OAN Roy Francis
UPDATED 2:26 PM – Wednesday, April 12, 2023
The military draft system in Russia is set to be overhauled, making it “nearly impossible” to avoid military conscription.
On Tuesday, Russian lawmakers voted to implement an electronic draft system, moving on from the paper conscription that is in place.
Currently, Russian men are being served with paper conscription notices that are delivered in person at official addresses, or places of work. Recruiters had often struggled to deliver the papers, and some draftees would refuse to pick up notices from the recruiters.
However, the men who received the notices would be barred from leaving the country after they have received the notice until they appear at a military recruitment office.
The ones who fail to appear before a recruiter within 20 days of delivery, would face several restrictions, including a ban on driving any vehicle, selling or buying real estate, and obtaining any bank loans.
The new draft system, which could be implemented as soon as the end of this week, would apply to both draftees and reservists. It would also mean that a conscription notice would be considered delivered as soon as it is in a person’s account on the “Gosuslugi” portal, which serves as the Russian state portal for electronic services.

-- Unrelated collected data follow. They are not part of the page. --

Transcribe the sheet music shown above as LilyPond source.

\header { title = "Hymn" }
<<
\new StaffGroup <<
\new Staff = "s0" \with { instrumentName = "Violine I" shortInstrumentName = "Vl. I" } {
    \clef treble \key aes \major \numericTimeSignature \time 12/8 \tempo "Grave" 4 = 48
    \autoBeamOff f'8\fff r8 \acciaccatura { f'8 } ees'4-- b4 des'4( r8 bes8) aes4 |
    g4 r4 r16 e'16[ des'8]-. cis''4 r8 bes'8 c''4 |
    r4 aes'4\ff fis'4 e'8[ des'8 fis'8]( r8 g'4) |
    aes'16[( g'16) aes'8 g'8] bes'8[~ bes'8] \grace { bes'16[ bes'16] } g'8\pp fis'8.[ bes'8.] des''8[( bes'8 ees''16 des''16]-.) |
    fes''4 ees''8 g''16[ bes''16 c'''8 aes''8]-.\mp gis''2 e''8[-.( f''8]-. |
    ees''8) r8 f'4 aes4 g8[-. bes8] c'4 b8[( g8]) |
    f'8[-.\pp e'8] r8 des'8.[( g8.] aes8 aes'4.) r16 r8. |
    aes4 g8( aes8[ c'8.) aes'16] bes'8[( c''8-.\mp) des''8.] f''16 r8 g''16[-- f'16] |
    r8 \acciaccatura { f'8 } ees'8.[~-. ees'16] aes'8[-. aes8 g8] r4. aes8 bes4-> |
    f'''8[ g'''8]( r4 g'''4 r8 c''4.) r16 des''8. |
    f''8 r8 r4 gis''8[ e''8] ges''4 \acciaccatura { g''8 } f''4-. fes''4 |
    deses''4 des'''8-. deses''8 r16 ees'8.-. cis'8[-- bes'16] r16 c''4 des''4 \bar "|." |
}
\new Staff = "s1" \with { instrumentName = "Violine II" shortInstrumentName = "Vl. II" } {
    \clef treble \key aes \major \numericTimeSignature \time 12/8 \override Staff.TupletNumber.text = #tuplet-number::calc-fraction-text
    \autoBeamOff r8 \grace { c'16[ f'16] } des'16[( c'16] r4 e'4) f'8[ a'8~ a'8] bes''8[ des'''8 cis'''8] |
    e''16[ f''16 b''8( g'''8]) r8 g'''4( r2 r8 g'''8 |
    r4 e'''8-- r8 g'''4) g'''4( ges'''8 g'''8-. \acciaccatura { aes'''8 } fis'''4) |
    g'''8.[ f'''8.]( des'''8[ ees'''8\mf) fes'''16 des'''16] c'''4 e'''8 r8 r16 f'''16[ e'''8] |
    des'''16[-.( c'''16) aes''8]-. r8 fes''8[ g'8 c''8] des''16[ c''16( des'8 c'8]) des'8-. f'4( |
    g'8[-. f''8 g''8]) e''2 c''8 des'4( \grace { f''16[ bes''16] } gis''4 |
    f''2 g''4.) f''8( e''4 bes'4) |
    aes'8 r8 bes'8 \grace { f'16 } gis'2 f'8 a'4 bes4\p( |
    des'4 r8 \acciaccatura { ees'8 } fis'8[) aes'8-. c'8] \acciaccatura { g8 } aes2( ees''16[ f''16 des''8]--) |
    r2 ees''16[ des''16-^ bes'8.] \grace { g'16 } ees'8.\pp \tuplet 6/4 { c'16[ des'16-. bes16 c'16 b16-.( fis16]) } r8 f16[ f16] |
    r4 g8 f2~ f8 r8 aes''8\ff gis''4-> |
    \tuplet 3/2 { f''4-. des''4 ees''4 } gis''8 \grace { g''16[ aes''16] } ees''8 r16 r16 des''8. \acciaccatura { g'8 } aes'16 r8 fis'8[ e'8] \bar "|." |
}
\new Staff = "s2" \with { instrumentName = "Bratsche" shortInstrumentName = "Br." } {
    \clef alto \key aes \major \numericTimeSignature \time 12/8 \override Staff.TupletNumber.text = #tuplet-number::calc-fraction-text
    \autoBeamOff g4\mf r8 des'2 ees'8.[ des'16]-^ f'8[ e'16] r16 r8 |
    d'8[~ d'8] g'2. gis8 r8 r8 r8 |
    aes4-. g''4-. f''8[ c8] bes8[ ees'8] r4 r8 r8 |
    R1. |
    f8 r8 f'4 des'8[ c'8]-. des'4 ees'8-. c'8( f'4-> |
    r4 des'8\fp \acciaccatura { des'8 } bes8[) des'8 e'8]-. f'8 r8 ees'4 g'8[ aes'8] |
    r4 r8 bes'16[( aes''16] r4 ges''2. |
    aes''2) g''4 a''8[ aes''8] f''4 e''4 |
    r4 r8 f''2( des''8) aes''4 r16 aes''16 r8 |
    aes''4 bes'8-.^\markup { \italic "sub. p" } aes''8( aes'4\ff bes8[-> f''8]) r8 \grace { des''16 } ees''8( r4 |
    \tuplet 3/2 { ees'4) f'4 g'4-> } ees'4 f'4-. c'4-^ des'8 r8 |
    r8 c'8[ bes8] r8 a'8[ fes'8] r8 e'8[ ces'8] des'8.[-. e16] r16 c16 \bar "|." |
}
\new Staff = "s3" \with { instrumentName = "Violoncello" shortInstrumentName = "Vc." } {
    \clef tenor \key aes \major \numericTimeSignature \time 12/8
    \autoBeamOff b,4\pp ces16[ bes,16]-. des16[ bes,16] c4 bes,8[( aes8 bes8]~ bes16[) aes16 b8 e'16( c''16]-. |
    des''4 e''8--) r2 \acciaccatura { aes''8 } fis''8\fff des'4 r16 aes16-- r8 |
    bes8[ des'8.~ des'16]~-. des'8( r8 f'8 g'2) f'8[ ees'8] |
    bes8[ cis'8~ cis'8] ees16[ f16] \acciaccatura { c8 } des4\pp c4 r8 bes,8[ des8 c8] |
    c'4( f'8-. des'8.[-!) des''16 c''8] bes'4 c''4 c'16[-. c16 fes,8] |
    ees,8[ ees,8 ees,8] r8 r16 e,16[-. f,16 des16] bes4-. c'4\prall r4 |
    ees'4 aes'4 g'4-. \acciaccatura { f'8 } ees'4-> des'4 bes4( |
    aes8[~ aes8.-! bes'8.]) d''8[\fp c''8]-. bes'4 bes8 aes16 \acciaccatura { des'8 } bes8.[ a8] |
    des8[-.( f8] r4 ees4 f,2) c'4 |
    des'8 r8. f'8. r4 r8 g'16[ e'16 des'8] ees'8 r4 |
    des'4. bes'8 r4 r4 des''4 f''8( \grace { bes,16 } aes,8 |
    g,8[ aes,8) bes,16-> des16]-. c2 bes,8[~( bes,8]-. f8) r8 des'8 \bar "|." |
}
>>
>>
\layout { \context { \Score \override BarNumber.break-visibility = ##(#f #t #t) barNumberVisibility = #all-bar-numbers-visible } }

“The summons is considered received from the moment it is placed in the personal account of a person liable for military service,” Chairman of the Russian parliament defense committee, Andrei Kartapolov, said.
The changes made to the draft system gave the Kremlin a quicker and more streamlined system which would also close loopholes that thousands of Russians have utilized to dodge the draft when it was announced in 2022.
Russian President Vladimir Putin had announced partial mobilization in September 2022 as his forces in Ukraine began to struggle. The mobilization had caused protests thousands of Russian men who were of age to be conscripted to leave the country.
Those who remained, but were unwilling to fight in Ukraine had hid from authorities so they would not receive the notices. However, despite the resistance, approximately 300,000 men were drafted to fight in the war.
Sergei Shoigu, the Russian Defense Minister, vowed in October that there would be no more mobilization in the foreseeable future due to the major backlash. The Kremlin joined in with the Defense Minister claiming that a second mobilization would be highly unlikely.
Spokesman Dmitry Peskov claimed that the new legislation changes are merely a part of a wider effort in which the Russian government is modernizing it outdated system. He emphasized that the changes do not mean another mobilization effort.
“We need to perfect and modernize the military call-up system,” he said.
The new system was approved by the Russian upper House of Parliament on Wednesday, and now only needs Putin’s signature for it to become law, and go into effect.
A number of Russian lawyers have been sharing legal advice on Russian social media on how the Russian men can avoid getting drafted, many claiming that leaving the country before the new system goes into effect is the only real way to avoid it.
The Russian population is facing a second possible mobilization due to the stalling war effort in Ukraine. Russian defense officials have not reported the country’s death toll, however, Western officials have made the claims that the number is likely in the tens of thousands.
Russian military officials are now also facing the upcoming possible Ukrainian counter-offensive that will take place in the spring, which is also increasing the fear of a new mobilization.
The 2022 conscription order was the first time that Russia had carried out a military mobilization since World War II.
Men between the ages of 18 and 27 are eligible to receive military conscription in Russia, which is carried out twice a year.